These days, as wars are fought, we often see, hear, and read the stories written by embedded reporters. It seems almost commonplace, and yet in reality, whenever these reporters go into a war zone, they are risking almost as much as the soldiers. Of course, the reporters don’t go out to attack the enemy, but because of where they are, and who they are with, they make themselves a target to the enemy too. Even as far back as the World Wars, embedded reporters seemed like a common phenomenon, but who would have thought of an embedded reporter as far back as the Indian wars? I certainly didn’t. Nevertheless, journalists were there. One such journalist, who became famous, mostly because he was killed, was Marcus Kellogg, who was traveling with Custer’s 7th Cavalry. Kellogg was a native of Ontario, Canada before immigrating to New York with his family in 1835. As a young man he mastered the art of the telegraph and went to work for the Pacific Telegraphy Company in Wisconsin. During the Civil War, he felt led toward a different calling. He left his career in telegraphy, and became a journalist. Then in 1873, he again felt the calling to change his life, when he decided to move west to the frontier town of Bismarck in Dakota Territory and became the assistant editor of the Bismarck Tribune.

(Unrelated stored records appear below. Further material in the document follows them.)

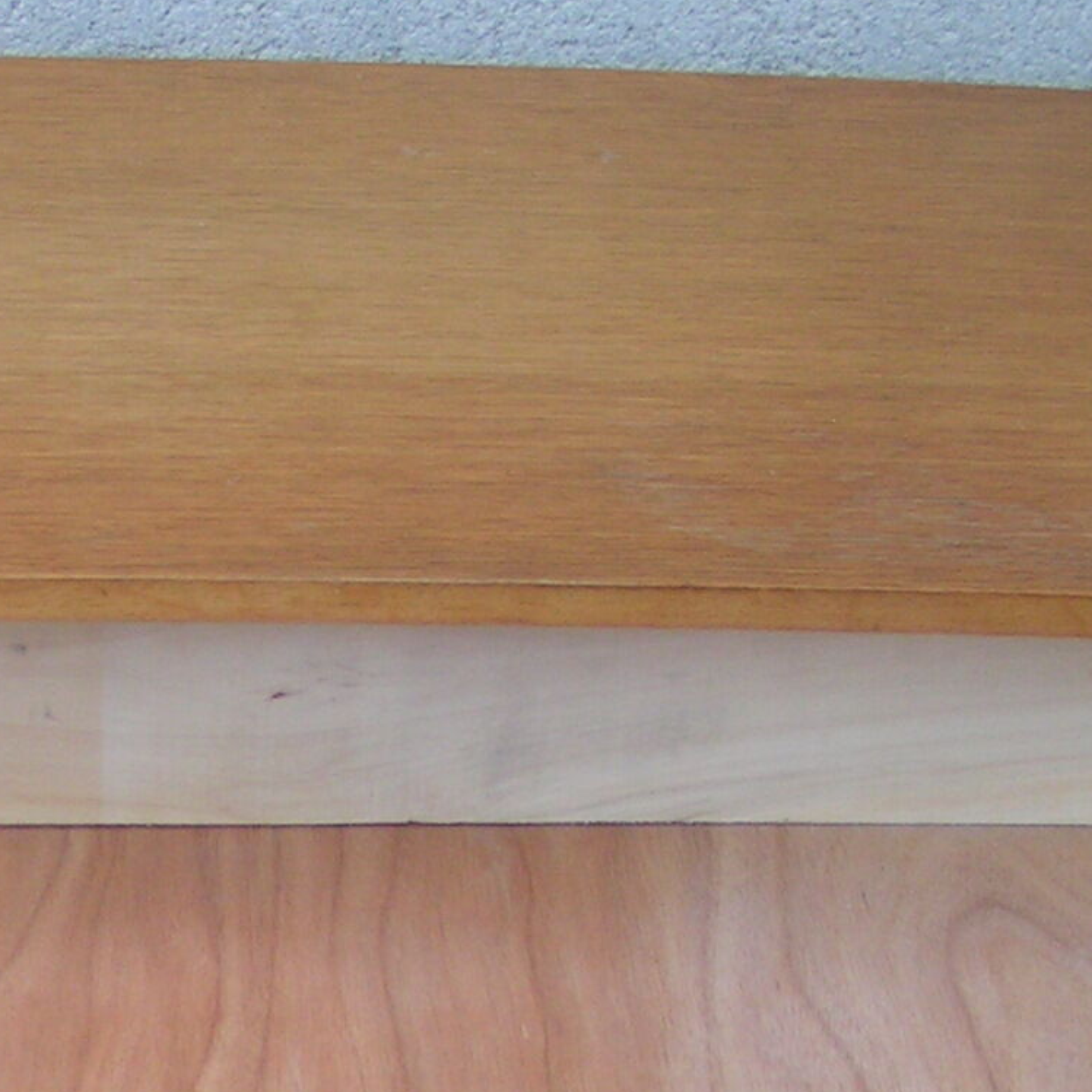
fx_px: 3284
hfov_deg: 18.5
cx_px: 76
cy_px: 1101
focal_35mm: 92
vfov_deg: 18.4
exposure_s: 1/50
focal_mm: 5.8
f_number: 2.8
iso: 100
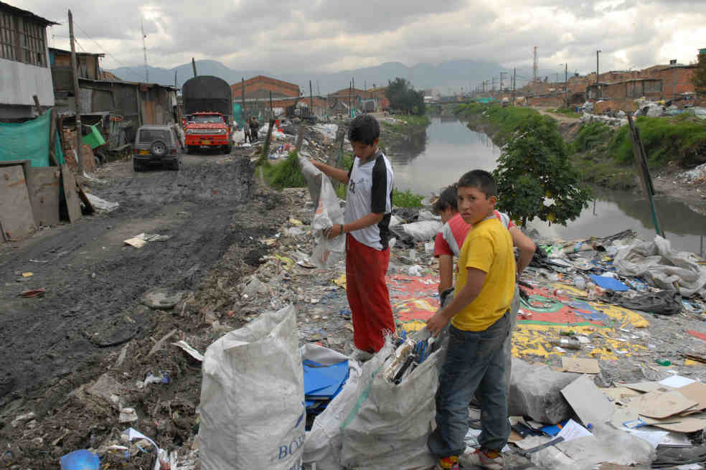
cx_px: 353
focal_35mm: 34
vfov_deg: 38.3
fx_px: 676
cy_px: 235
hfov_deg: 55.1
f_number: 6.3
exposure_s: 1/640
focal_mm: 23
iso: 400
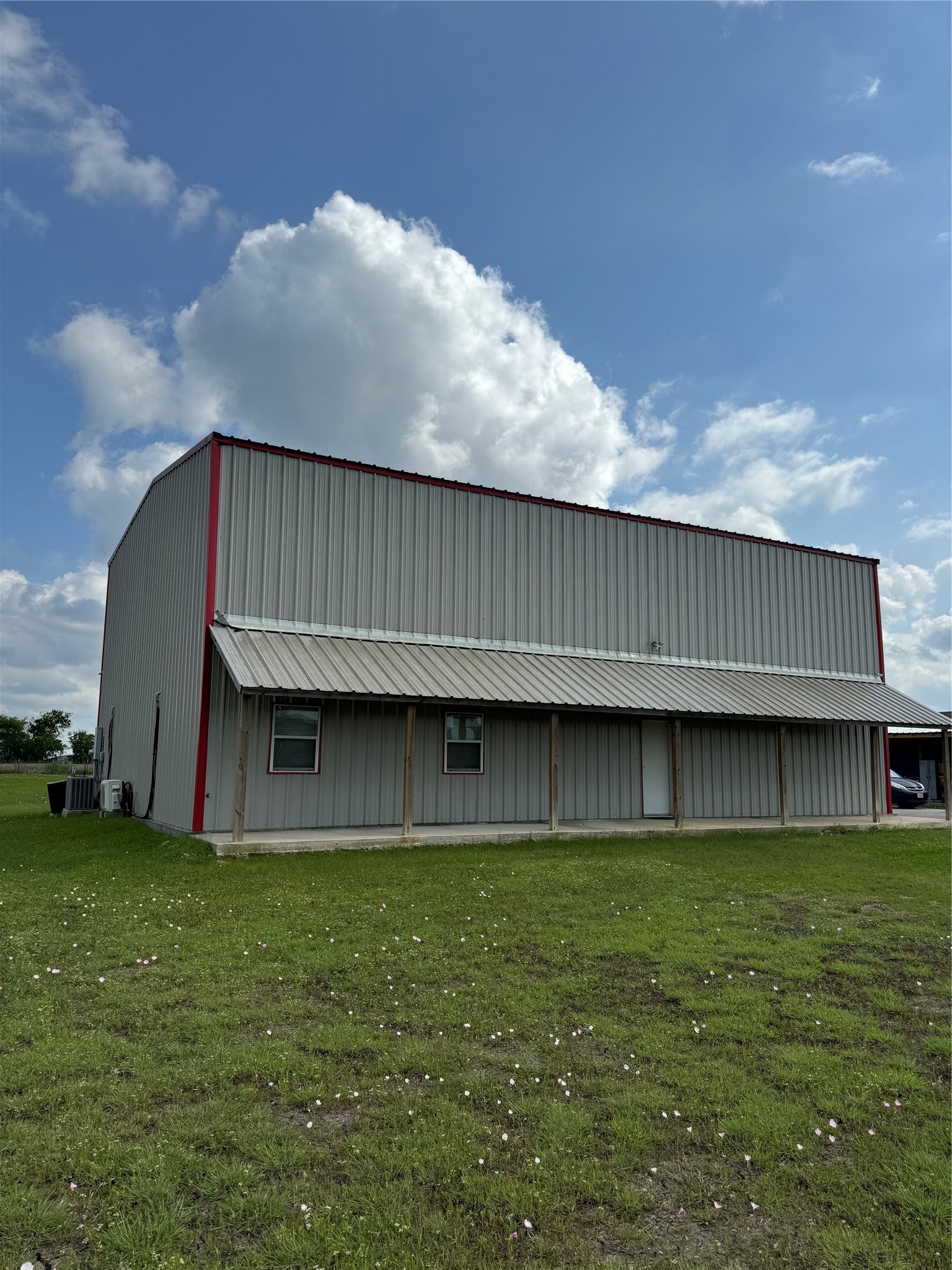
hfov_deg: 56.8
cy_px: 635
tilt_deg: +8.6
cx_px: 476
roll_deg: -0.3
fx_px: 880
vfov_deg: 71.6
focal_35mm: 24
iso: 80
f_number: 1.78
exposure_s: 1/9009
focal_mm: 6.76
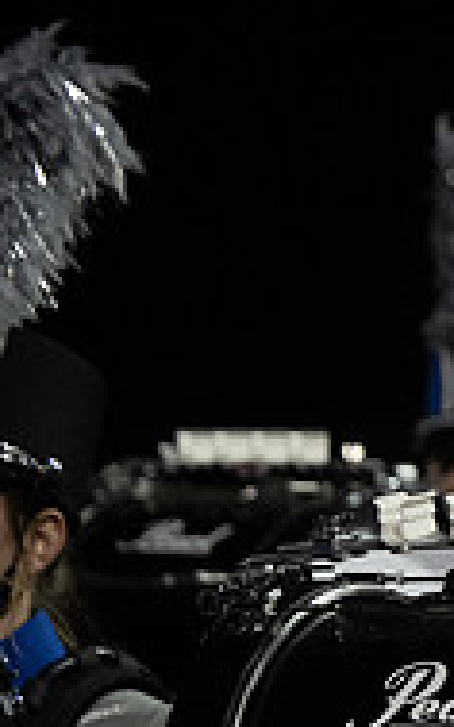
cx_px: 962
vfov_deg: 9.5
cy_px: 737
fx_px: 4339
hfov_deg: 5.8
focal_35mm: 219
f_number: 2.8
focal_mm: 70
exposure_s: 1/800
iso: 5000
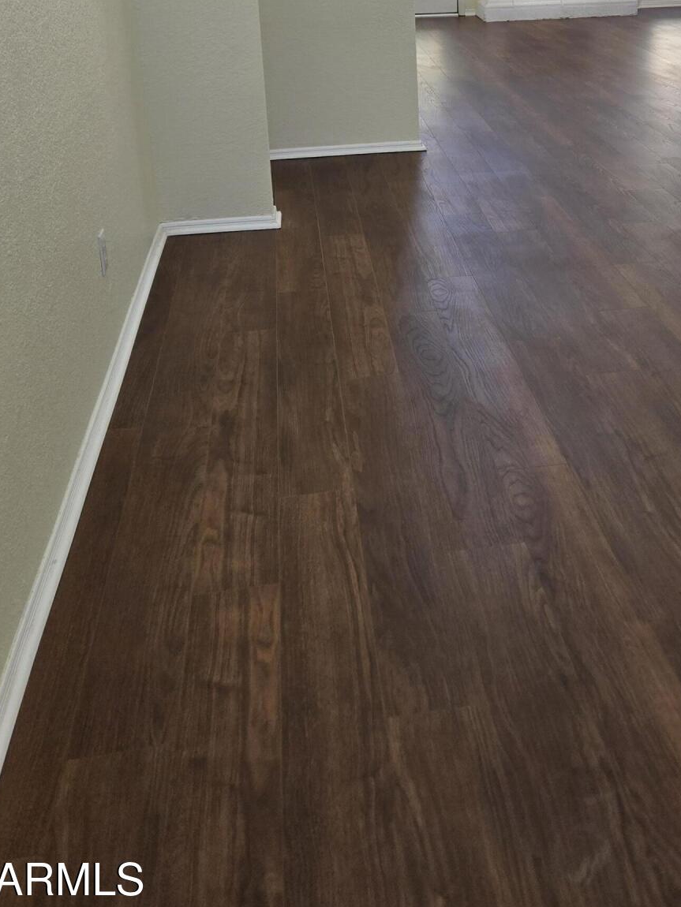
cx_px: 470
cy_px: 163
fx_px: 1049
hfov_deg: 35.5
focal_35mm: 40
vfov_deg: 44.2
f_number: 1.8
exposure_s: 1/508
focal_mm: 5.4
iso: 80
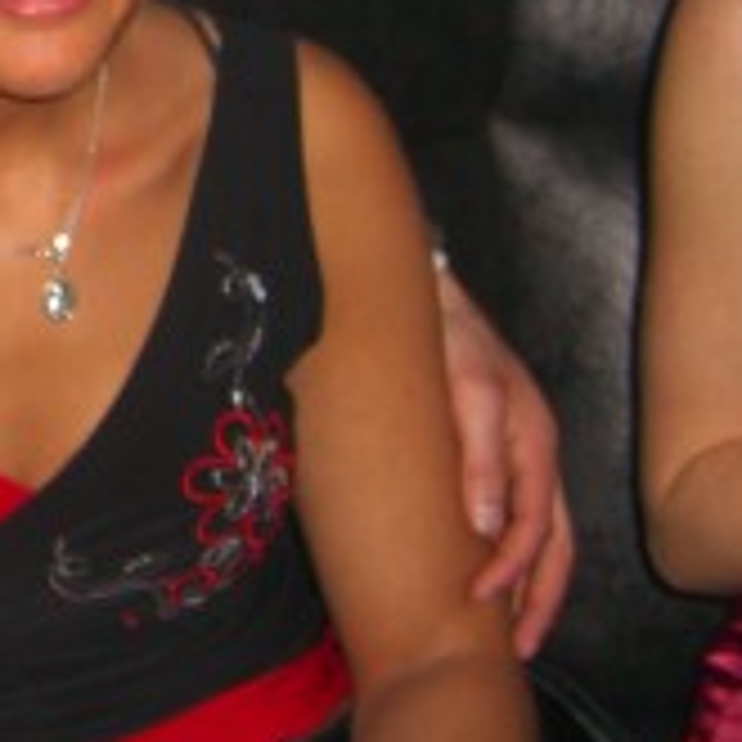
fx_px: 2959
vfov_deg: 14.1
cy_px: -22
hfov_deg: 13.5
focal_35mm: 122
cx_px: -342
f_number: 2.8
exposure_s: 1/60
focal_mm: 7.9
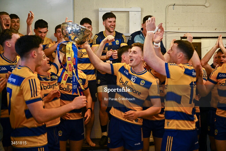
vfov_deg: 26.0
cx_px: 113
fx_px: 326
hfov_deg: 38.2
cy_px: 76
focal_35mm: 52
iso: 2500
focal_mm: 52
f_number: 2.8
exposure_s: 1/800
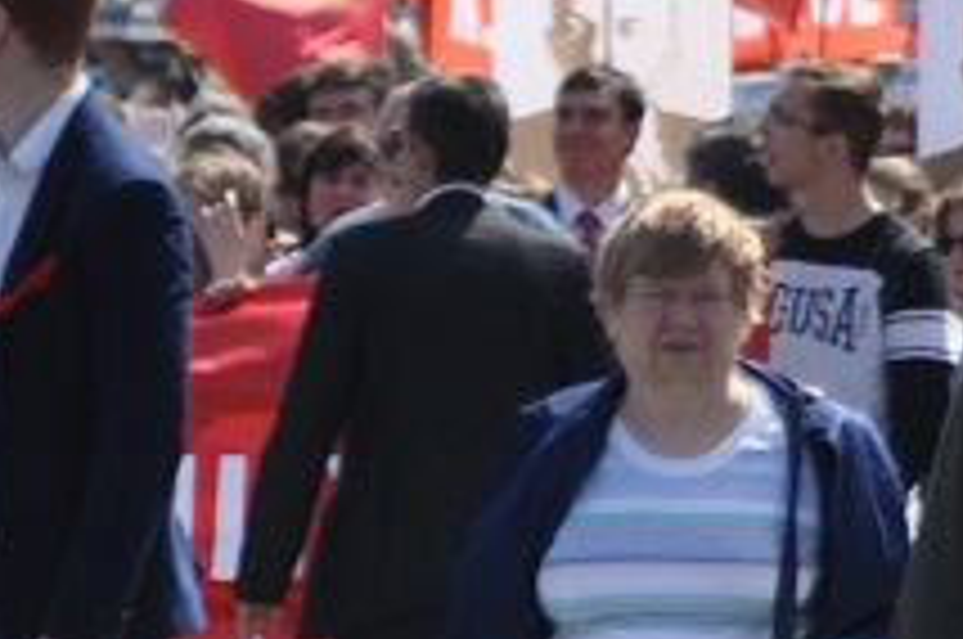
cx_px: 2513
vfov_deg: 1.0
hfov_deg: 1.5
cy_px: -358
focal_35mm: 1400
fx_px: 37394
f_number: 6.3
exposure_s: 1/640
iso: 200
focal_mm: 155
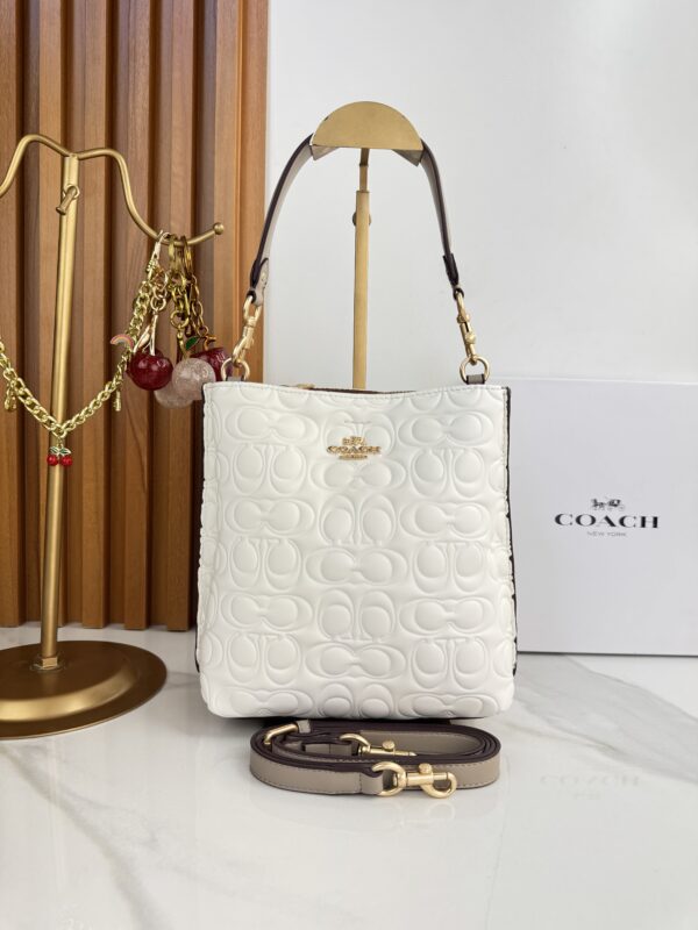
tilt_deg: -5.7
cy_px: 465
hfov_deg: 56.8
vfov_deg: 71.6
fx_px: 645
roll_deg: -0.3
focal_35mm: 24
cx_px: 349
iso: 80
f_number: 1.78
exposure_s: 1/297
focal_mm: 6.76
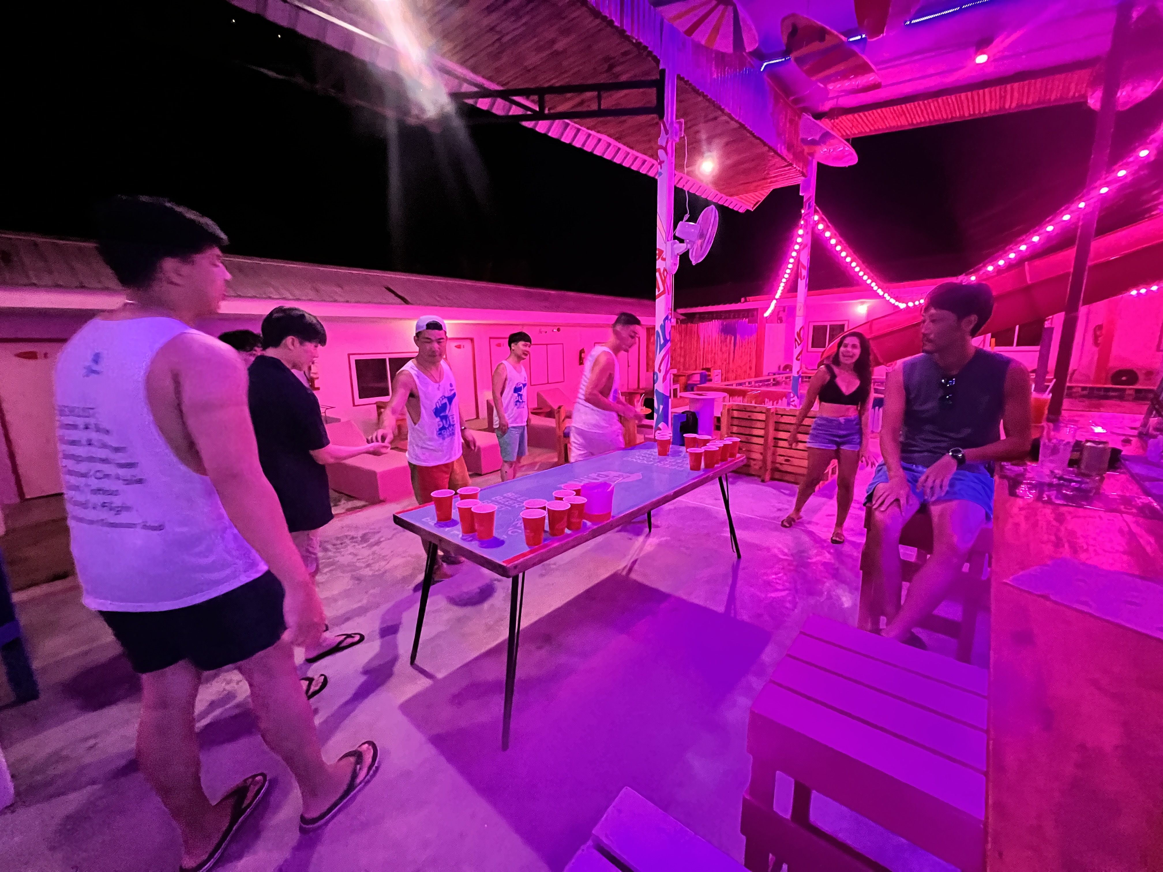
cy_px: 436
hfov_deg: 106.2
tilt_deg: -9.7
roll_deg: +1.5
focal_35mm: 13
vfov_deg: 89.9
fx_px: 437
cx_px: 582
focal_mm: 1.57
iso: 1000
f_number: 1.8
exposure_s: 1/34
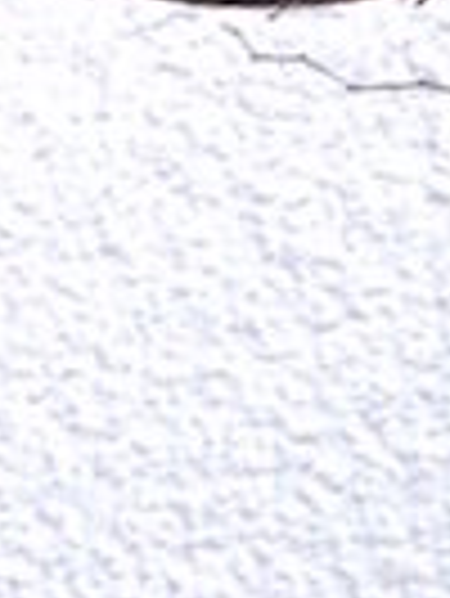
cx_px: 855
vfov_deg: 13.0
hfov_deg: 9.4
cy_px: -49
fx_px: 2578
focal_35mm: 149
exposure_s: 1/20
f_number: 2.4
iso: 200
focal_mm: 4.12
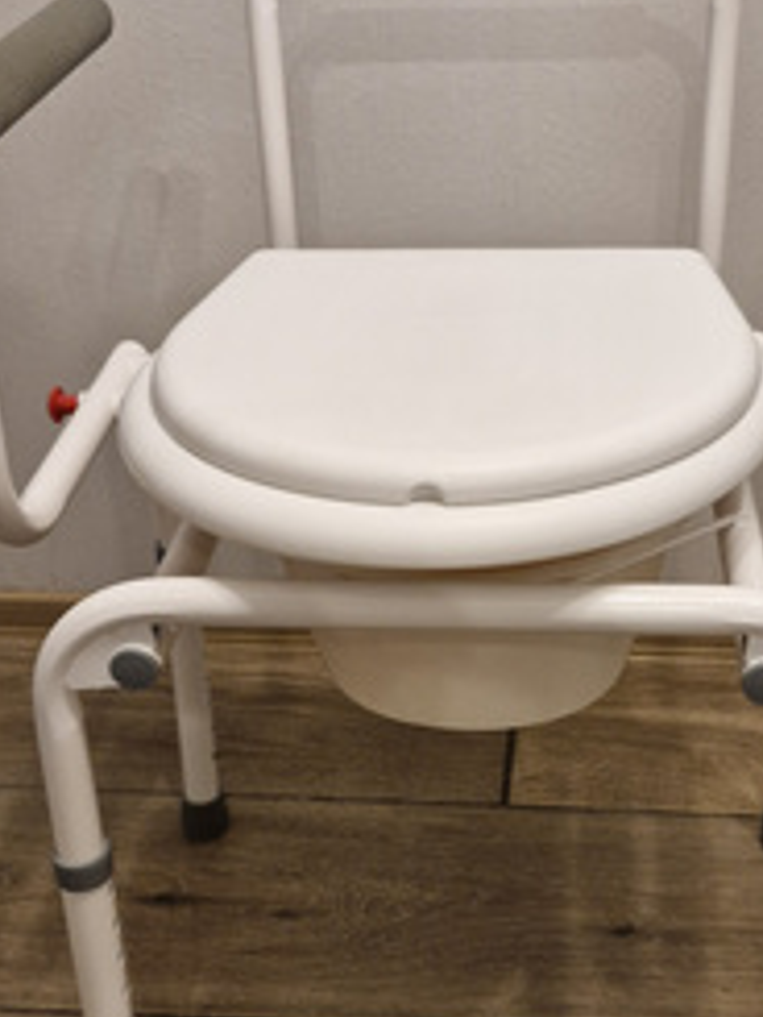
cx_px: 458
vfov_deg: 40.4
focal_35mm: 47
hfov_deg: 30.8
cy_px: 548
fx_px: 1380
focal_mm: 5.54
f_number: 1.8
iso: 400
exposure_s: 1/100
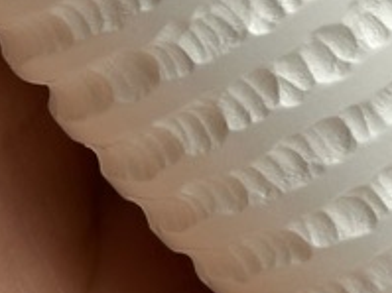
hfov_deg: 6.3
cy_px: -181
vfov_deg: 4.8
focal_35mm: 309
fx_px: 3497
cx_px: 749
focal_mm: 6.86
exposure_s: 1/797
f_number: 1.78
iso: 64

Then, while returning from a trip to the East, Kellogg happened to be on the same train as George Custer and his wife, Elizabeth. Custer was on his way to Fort Abraham Lincoln, near Bismarck, where he was going to lead the 7th Cavalry in a planned assault on several bands of Indians who had refused to be confined to reservations. There journey was delayed by an unusually heavy winter storm. The train became snowbound. Being the expert that he was, Kellogg improvised a crude telegraph key, connected it to the wires running alongside the track, and sent a message ahead to the fort asking for help. Custer’s brother, Tom, arrived soon after with a sleigh to rescue them. Custer had enjoyed being made famous by the nation’s newspapers during the Civil War, and now, as he prepared for what he hoped would be his greatest victory ever, Custer wanted to make sure his glorious deeds would be adequately covered in the press. Initially, Custer had planned to take his old friend Clement Lounsberry, who was Kellogg’s employer at the Tribune, with him into the field with the 7th Cavalry, but after meeting Kellogg, he chose him to go instead, mostly because Custer had been impressed by his resourcefulness with a telegraph key.
That one chance event in the winter of 1876, took Kellogg in an unexpected direction…toward the Little Big Horn. When Custer led his soldiers out of Fort Abraham Lincoln and headed west for Montana on May 31, Kellogg rode with him. During the next few weeks, Kellogg filed three dispatches from the field to the Bismarck Tribune, which in turn passed the stories on to the New York Herald. Wanting to make sure the word got out, Custer also sent three anonymous reports on his progress to the Herald. Kellogg’s first dispatches, dated May 31 and June 12, recorded the progress of the expedition westward. His final report, dated June 21, came from the army’s camp along the Rosebud River in southern Montana, not far from the Little Big Horn River. “We leave the Rosebud tomorrow,” Kellogg wrote, “and by the time this reaches you we will have met and fought the red devils, with what result remains to be seen.” The results, of course, were disastrous. Four days later, Sioux and Cheyenne warriors wiped out Custer and his men along the Little Big Horn River. Kellogg was the only journalist to witness the final moments of Custer’s 7th Cavalry. Had he been able to file a story he would have become a national celebrity, but Kellogg did not live to tell the tale, he died alongside Custer’s soldiers.
On July 6, the Bismarck Tribune printed a special extra edition with a top headline reading: “Massacred: Gen. Custer and 261 Men the Victims.” Further down in the column, in substantially smaller type, a sub-headline reported: “The Bismarck Tribune’s Special Correspondent Slain.” The article went on to report, “The body of Kellogg alone remained unstripped of its clothing, and was not mutilated.” The reporter speculated that this might have been a result of the Indian’s “respect for this humble shover of the lead pencil.” I doubt that the Sioux and Cheyenne respected Kellogg for his journalistic abilities, but his death in one of the most notorious events in the nation’s history made him something of an martyr among newspapermen. The New York Herald later erected a monument to Kellogg over the supposed site of his grave on the Little Big Horn battlefield. Being an embedded journalist might be exciting, but it’s quite risky too.